More is not always better if you don't bring in money from your milk or stock sales to pay for top notch feeding- it's not cheap. A nice long level lactation with a doe keeping good condition all year is a valuable thing. If you like her udder structure and want to keep her then maybe tweak her feeding and see if it increases production without affecting her negatively otherwise. Perhaps do Vicki's "challenge feeding" add a cup of grain and if her production rises in 2 weeks add another cup of grain (or ration) at each milking and repeat until her totals stop rising. Once she stops increasing then stop adding extra feed.(I have forgotten what you feed).
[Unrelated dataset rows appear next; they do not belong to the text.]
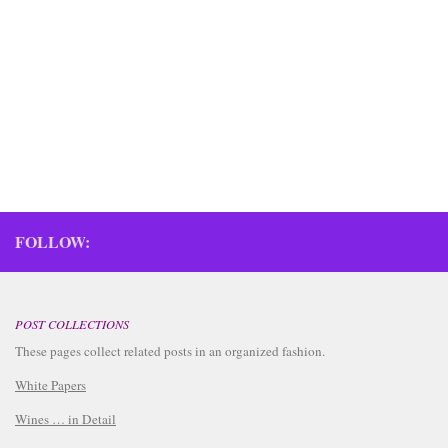
updated 11/09/2025 October 2025 Today we crushed 8
lugs (288 lbs, 130.6 kg) Pinotage, and brought home 2
buckets Verdicchio and 2 buckets Pinot Noir. Ingredients
Fruit 2x 23 liters Verdicchio juice Maceration Enzyme...
FOLLOW:
POST COLLECTIONS
These pages collect related posts in an organized fashion.
White Papers
Wines … in Detail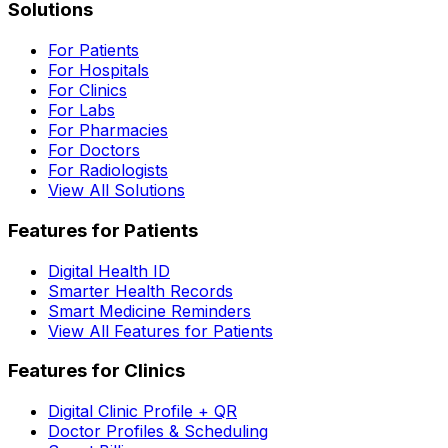
Solutions
For Patients
For Hospitals
For Clinics
For Labs
For Pharmacies
For Doctors
For Radiologists
View All Solutions
Features for Patients
Digital Health ID
Smarter Health Records
Smart Medicine Reminders
View All Features for Patients
Features for Clinics
Digital Clinic Profile + QR
Doctor Profiles & Scheduling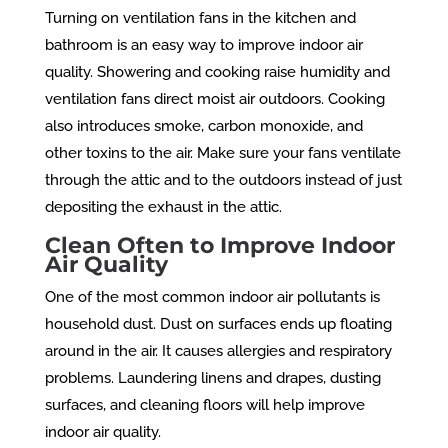
Turning on ventilation fans in the kitchen and
bathroom is an easy way to improve indoor air
quality. Showering and cooking raise humidity and
ventilation fans direct moist air outdoors. Cooking
also introduces smoke, carbon monoxide, and
other toxins to the air. Make sure your fans ventilate
through the attic and to the outdoors instead of just
depositing the exhaust in the attic.
Clean Often to Improve Indoor
Air Quality
One of the most common indoor air pollutants is
household dust. Dust on surfaces ends up floating
around in the air. It causes allergies and respiratory
problems. Laundering linens and drapes, dusting
surfaces, and cleaning floors will help improve
indoor air quality.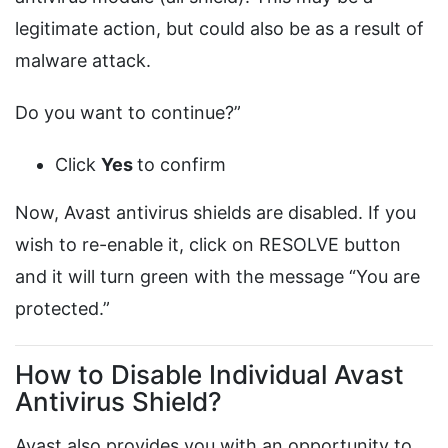
legitimate action, but could also be as a result of
malware attack.
Do you want to continue?”
Click
Yes
to confirm
Now, Avast antivirus shields are disabled. If you
wish to re-enable it, click on RESOLVE button
and it will turn green with the message “You are
protected.”
How to Disable Individual Avast
Antivirus Shield?
Avast also provides you with an opportunity to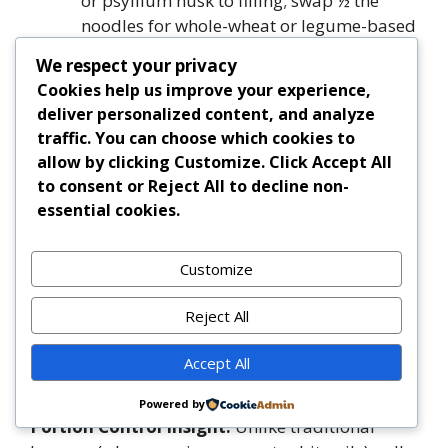
or psyllium husk to filling; swap ½ the
noodles for whole-wheat or legume-based
varieties.
We respect your privacy
Pregnancy-Safe:
All cheeses used are
Cookies help us improve your experience,
pasteurized; ensure meat is cooked to
deliver personalized content, and analyze
165°F. Avoid raw sprouts or
traffic. You can choose which cookies to
unpasteurized cheeses.
allow by clicking
Customize
. Click
Accept All
Diabetic-Friendly:
Prioritize lean protein,
to consent or
Reject All
to decline non-
high-fiber noodles, and controlled
essential cookies.
portions. Monitor carb count (aim for
≤30g net carbs per serving) and pair with
Customize
non-starchy veggie side.
Kid-Friendly Nutrition:
Sneak in pureed
Reject All
carrots or cauliflower into the sauce; use
mild mozzarella and reduce herbs/herbs
Accept All
for sensitive palates.
Powered by
Portion Control Insight:
Unlike traditional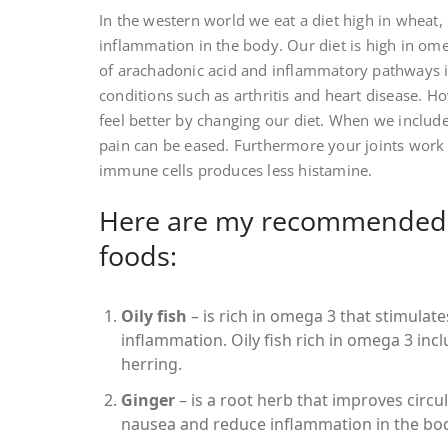
In the western world we eat a diet high in wheat,
inflammation in the body. Our diet is high in om
of arachadonic acid and inflammatory pathways i
conditions such as arthritis and heart disease.
feel better by changing our diet. When we includ
pain can be eased. Furthermore your joints wor
immune cells produces less histamine.
Here are my recommended 
foods:
Oily fish
– is rich in omega 3 that stimulat
inflammation. Oily fish rich in omega 3 in
herring.
Ginger
– is a root herb that improves circul
nausea and reduce inflammation in the bo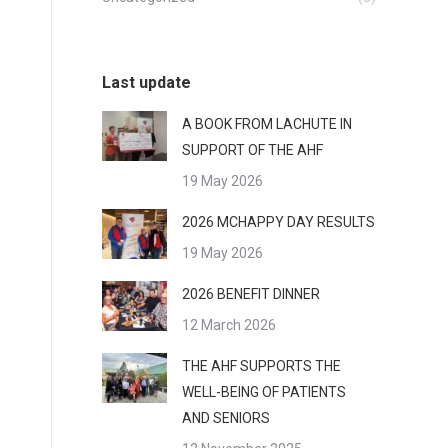
Last update
A BOOK FROM LACHUTE IN
SUPPORT OF THE AHF
19 May 2026
2026 MCHAPPY DAY RESULTS
19 May 2026
2026 BENEFIT DINNER
12 March 2026
THE AHF SUPPORTS THE
WELL-BEING OF PATIENTS
AND SENIORS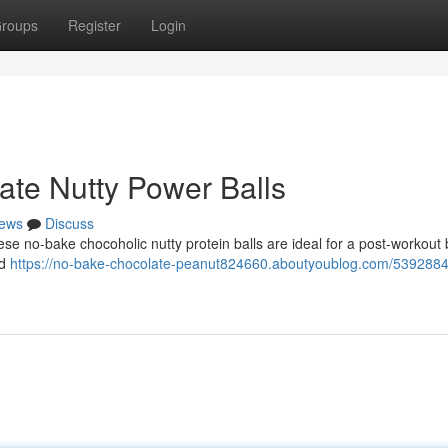
roups
Register
Login
ate Nutty Power Balls
ews
Discuss
ese no-bake chocoholic nutty protein balls are ideal for a post-workout 
nd
https://no-bake-chocolate-peanut824660.aboutyoublog.com/5392884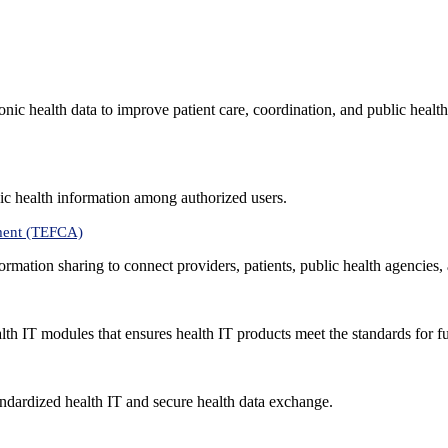
nic health data to improve patient care, coordination, and public healt
ic health information among authorized users.
ment (TEFCA)
formation sharing to connect providers, patients, public health agencies,
alth IT modules that ensures health IT products meet the standards for fun
ndardized health IT and secure health data exchange.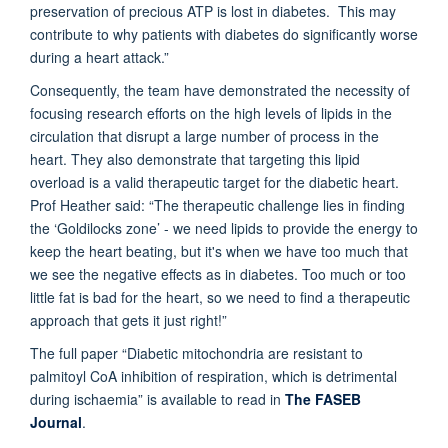
preservation of precious ATP is lost in diabetes. This may
contribute to why patients with diabetes do significantly worse
during a heart attack.”
Consequently, the team have demonstrated the necessity of
focusing research efforts on the high levels of lipids in the
circulation that disrupt a large number of process in the
heart. They also demonstrate that targeting this lipid
overload is a valid therapeutic target for the diabetic heart.
Prof Heather said: “The therapeutic challenge lies in finding
the ‘Goldilocks zone’ - we need lipids to provide the energy to
keep the heart beating, but it's when we have too much that
we see the negative effects as in diabetes. Too much or too
little fat is bad for the heart, so we need to find a therapeutic
approach that gets it just right!”
The full paper “Diabetic mitochondria are resistant to
palmitoyl CoA inhibition of respiration, which is detrimental
during ischaemia” is available to read in
The FASEB
Journal
.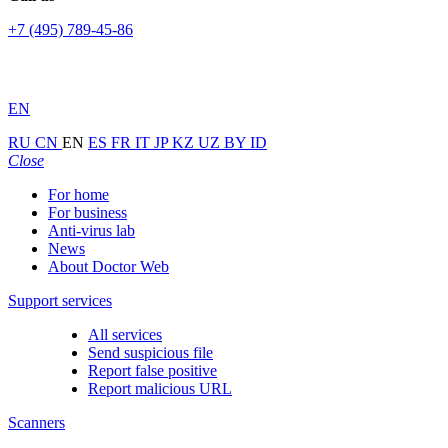
+7 (495) 789-45-86
EN
RU
CN
EN
ES
FR
IT
JP
KZ
UZ
BY
ID
Close
For home
For business
Anti-virus lab
News
About Doctor Web
Support services
All services
Send suspicious file
Report false positive
Report malicious URL
Scanners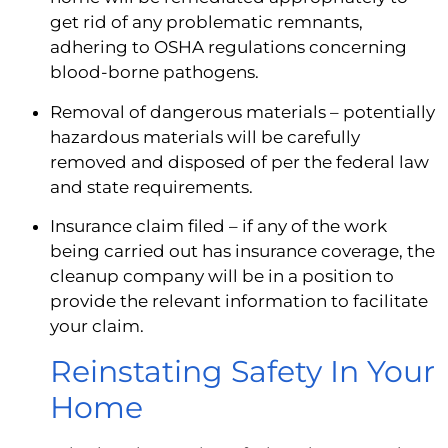
get rid of any problematic remnants, 
adhering to OSHA regulations concerning 
blood-borne pathogens.
Removal of dangerous materials – potentially 
hazardous materials will be carefully 
removed and disposed of per the federal law 
and state requirements.
Insurance claim filed – if any of the work 
being carried out has insurance coverage, the 
cleanup company will be in a position to 
provide the relevant information to facilitate 
your claim.
Reinstating Safety In Your 
Home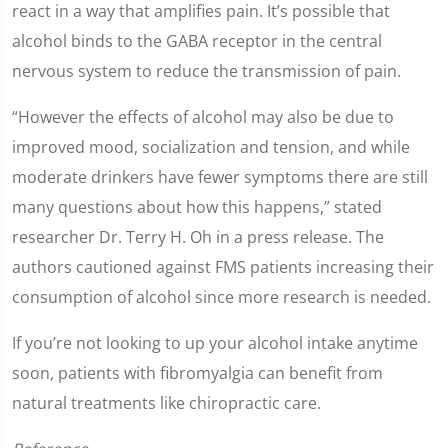
react in a way that amplifies pain. It’s possible that
alcohol binds to the GABA receptor in the central
nervous system to reduce the transmission of pain.
“However the effects of alcohol may also be due to
improved mood, socialization and tension, and while
moderate drinkers have fewer symptoms there are still
many questions about how this happens,” stated
researcher Dr. Terry H. Oh in a press release. The
authors cautioned against FMS patients increasing their
consumption of alcohol since more research is needed.
If you’re not looking to up your alcohol intake anytime
soon, patients with fibromyalgia can benefit from
natural treatments like chiropractic care.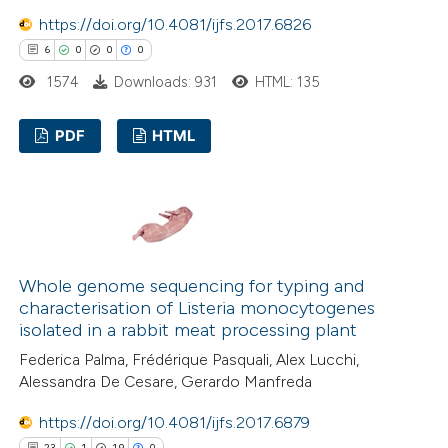
https://doi.org/10.4081/ijfs.2017.6826
6
0
0
0
1574
Downloads: 931
HTML: 135
PDF
HTML
6
Citing Publications
0
Supporting
0
Mentioning
0
Contrasting
Whole genome sequencing for typing and
characterisation of Listeria monocytogenes
isolated in a rabbit meat processing plant
Federica Palma, Frédérique Pasquali, Alex Lucchi,
 how this article has been
Alessandra De Cesare, Gerardo Manfreda
ed at
scite.ai
https://doi.org/10.4081/ijfs.2017.6879
23
1
19
0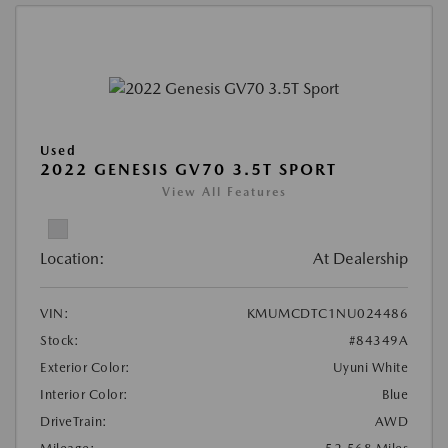
Used
2022 GENESIS GV70 3.5T SPORT
View All Features
Location:
At Dealership
VIN:
KMUMCDTC1NU024486
Stock:
#84349A
Exterior Color:
Uyuni White
Interior Color:
Blue
DriveTrain:
AWD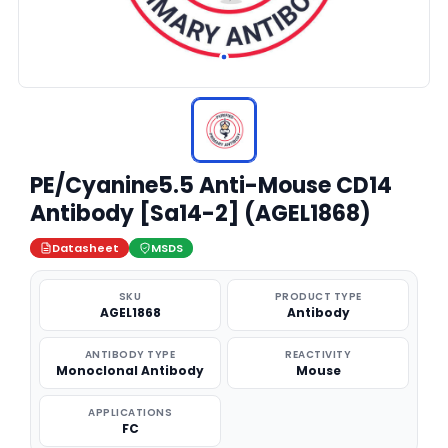
PE/Cyanine5.5 Anti-Mouse CD14
Antibody [Sa14-2] (AGEL1868)
Datasheet
MSDS
SKU
PRODUCT TYPE
AGEL1868
Antibody
ANTIBODY TYPE
REACTIVITY
Monoclonal Antibody
Mouse
APPLICATIONS
FC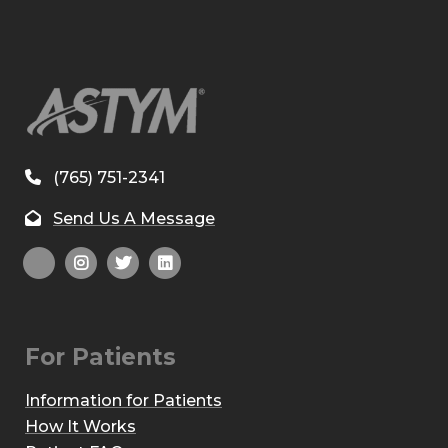
(765) 751-2341
Send Us A Message
For Patients
Information for Patients
How It Works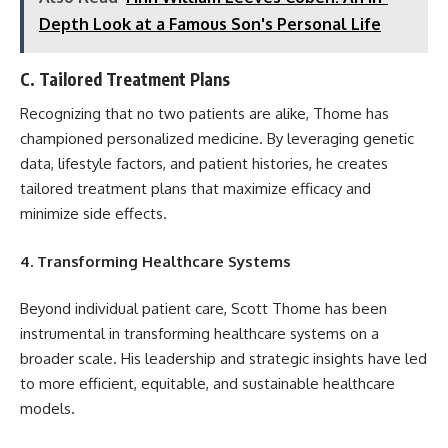
Depth Look at a Famous Son's Personal Life
C. Tailored Treatment Plans
Recognizing that no two patients are alike, Thome has
championed personalized medicine. By leveraging genetic
data, lifestyle factors, and patient histories, he creates
tailored treatment plans that maximize efficacy and
minimize side effects.
4. Transforming Healthcare Systems
Beyond individual patient care, Scott Thome has been
instrumental in transforming healthcare systems on a
broader scale. His leadership and strategic insights have led
to more efficient, equitable, and sustainable healthcare
models.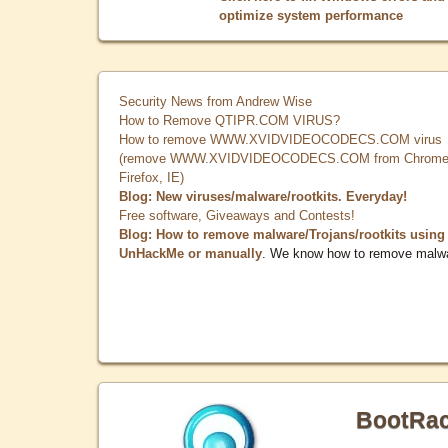
optimize system performance
Security News from Andrew Wise
How to Remove QTIPR.COM VIRUS?
How to remove WWW.XVIDVIDEOCODECS.COM virus
(remove WWW.XVIDVIDEOCODECS.COM from Chrome
Firefox, IE)
Blog: New viruses/malware/rootkits. Everyday!
Free software, Giveaways and Contests!
Blog: How to remove malware/Trojans/rootkits using
UnHackMe or manually
. We know how to remove malw
BootRa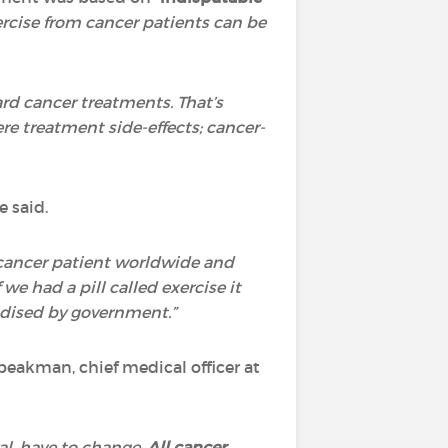
ercise from cancer patients can be
rd cancer treatments. That’s
e treatment side-effects; cancer-
e said.
ry cancer patient worldwide and
f we had a pill called exercise it
idised by government.”
peakman, chief medical officer at
val, have to change.
All cancer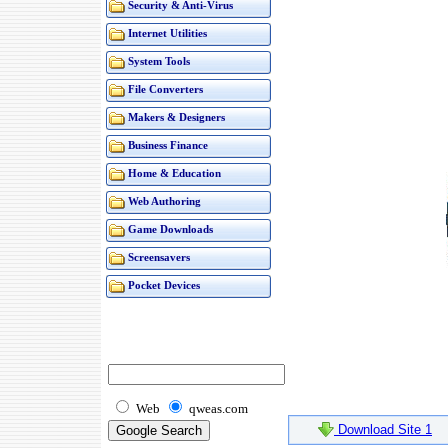
Security & Anti-Virus
Internet Utilities
System Tools
File Converters
Makers & Designers
Business Finance
Home & Education
Web Authoring
Game Downloads
Screensavers
Pocket Devices
Web
qweas.com
Download Site 1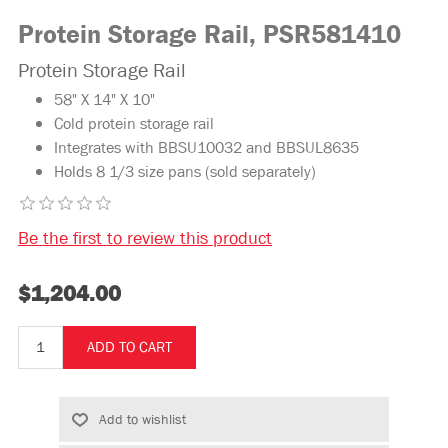
Protein Storage Rail, PSR581410
Protein Storage Rail
58" X 14" X 10"
Cold protein storage rail
Integrates with BBSU10032 and BBSUL8635
Holds 8 1/3 size pans (sold separately)
Be the first to review this product
$1,204.00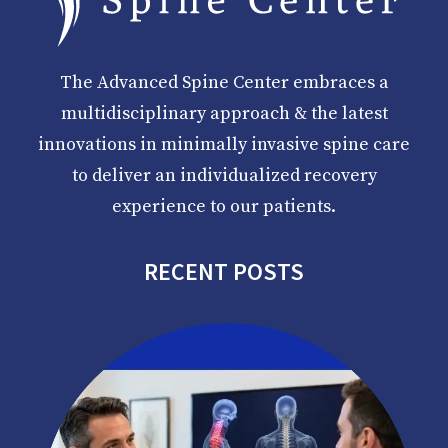
The Advanced Spine Center embraces a
multidisciplinary approach & the latest
innovations in minimally invasive spine care
to deliver an individualized recovery
experience to our patients.
RECENT POSTS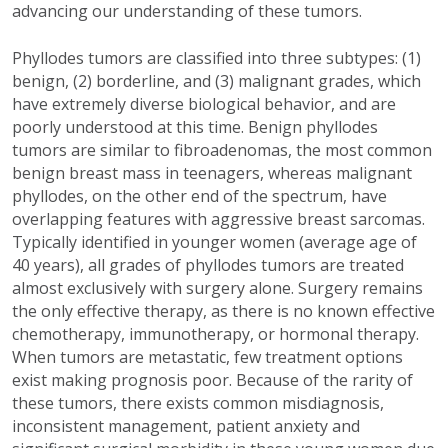
advancing our understanding of these tumors.
Phyllodes tumors are classified into three subtypes: (1)
benign, (2) borderline, and (3) malignant grades, which
have extremely diverse biological behavior, and are
poorly understood at this time.
Benign phyllodes
tumors are similar to fibroadenomas, the most common
benign breast mass in teenagers, whereas malignant
phyllodes, on the other end of the spectrum, have
overlapping features with aggressive breast sarcomas.
Typically identified in younger women (average age of
40 years), all grades of phyllodes tumors are treated
almost exclusively with surgery alone. Surgery remains
the only effective therapy, as there is no known effective
chemotherapy, immunotherapy, or hormonal therapy.
When tumors are metastatic, few treatment options
exist making prognosis poor. Because of the rarity of
these tumors, there exists common misdiagnosis,
inconsistent management, patient anxiety and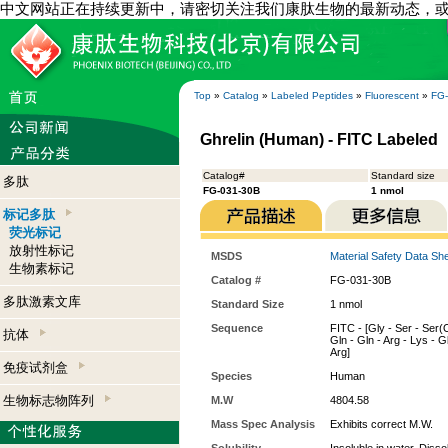
中文网站正在持续更新中，请密切关注我们康肽生物的最新动态，
Top
»
Catalog
»
Labeled Peptides
»
Fluorescent
»
FG
Ghrelin (Human) - FITC Labeled
Catalog#
Standard size
多肽
FG-031-30B
1 nmol
标记多肽
荧光标记
放射性标记
MSDS
Material Safety Data Sh
生物素标记
Catalog #
FG-031-30B
多肽激素文库
Standard Size
1 nmol
Sequence
FITC - [Gly - Ser - Ser(O
抗体
Gln - Gln - Arg - Lys - Gl
Arg]
免疫试剂盒
Species
Human
生物标志物阵列
M.W
4804.58
Mass Spec Analysis
Exhibits correct M.W.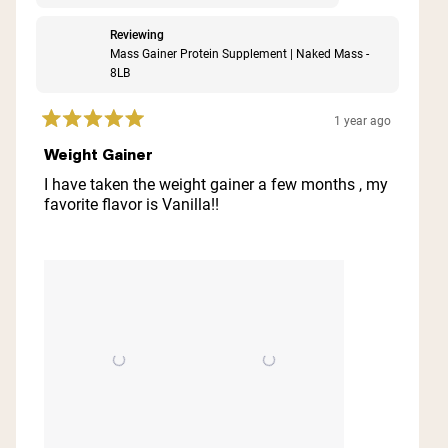
Reviewing
Mass Gainer Protein Supplement | Naked Mass -
8LB
1 year ago
Rated
5
Weight Gainer
out
of
I have taken the weight gainer a few months , my
5
favorite flavor is Vanilla!!
stars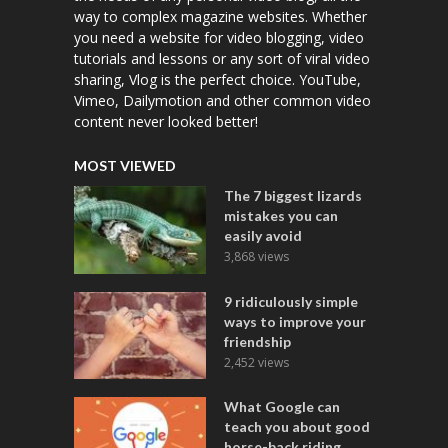
way to complex magazine websites. Whether
you need a website for video blogging, video
tutorials and lessons or any sort of viral video
sharing, Vlog is the perfect choice. YouTube,
Vimeo, Dailymotion and other common video
content never looked better!
MOST VIEWED
The 7 biggest lizards
mistakes you can
easily avoid
3,868 views
9 ridiculously simple
ways to improve your
friendship
2,452 views
What Google can
teach you about good
horse-back riding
Watch for acidity and go slowly with increases. But like many have mentioned it is the quality of the bulk you feed that will determine your outcome. Breeding plays a huge role and so if feed changes do not affect her output then she is milking to capacity. Just breed her to a buck from a milky line and hope for increases with her doelings.
In the meantime enjoy a healthy well made doe that milks a decent amount without great expense or health problems  
Lee


----------



## buckrun (Mar 7, 2008)

And Amber do not- do not- just jump from 12 to 16 % feed.
If you choose to do this mix a quarter of the new ration into 3/4 the old and increase the percentage until you have changed over during an extended timeframe. Like a month or 6 weeks.
No radical changes or you will be doctoring a sick rumen with no milk :/

First try just increasing what she has been used to. 
Another idea is to top dress what she is used to with some protein kicker like soy meal. 
Start slow- go slow with any changes.

Is she in good flesh? What is her body condition?
L


----------



## feistymomma (May 20, 2009)

Her body contition is really good. She is maintaining a good weight and looks great. Thank you for the tips Lee. I should have mentioned that I would gradually add in the 16%. I try to be very careful on what I feed my goats. I weigh and write down everything, and if I do change something, I do it gradually and right down the increases. With everything else I have to do, I would forget from one day to the next how much of something I gave them! lol! I am going to try to increase by a cup every 2 weeks like you said with the 12% for a while to see if she increases any. I am also going to increase her alfalfa pellets a little more. I am happy with her. She is able to provide milk for my doeling and milk for us to use ourselves. I know she will never be a 5* milker.


----------



## LLB101 (Sep 29, 2009)

Lee, fabulous advice and reminders to all of us! Vicki's challenge is a good idea too.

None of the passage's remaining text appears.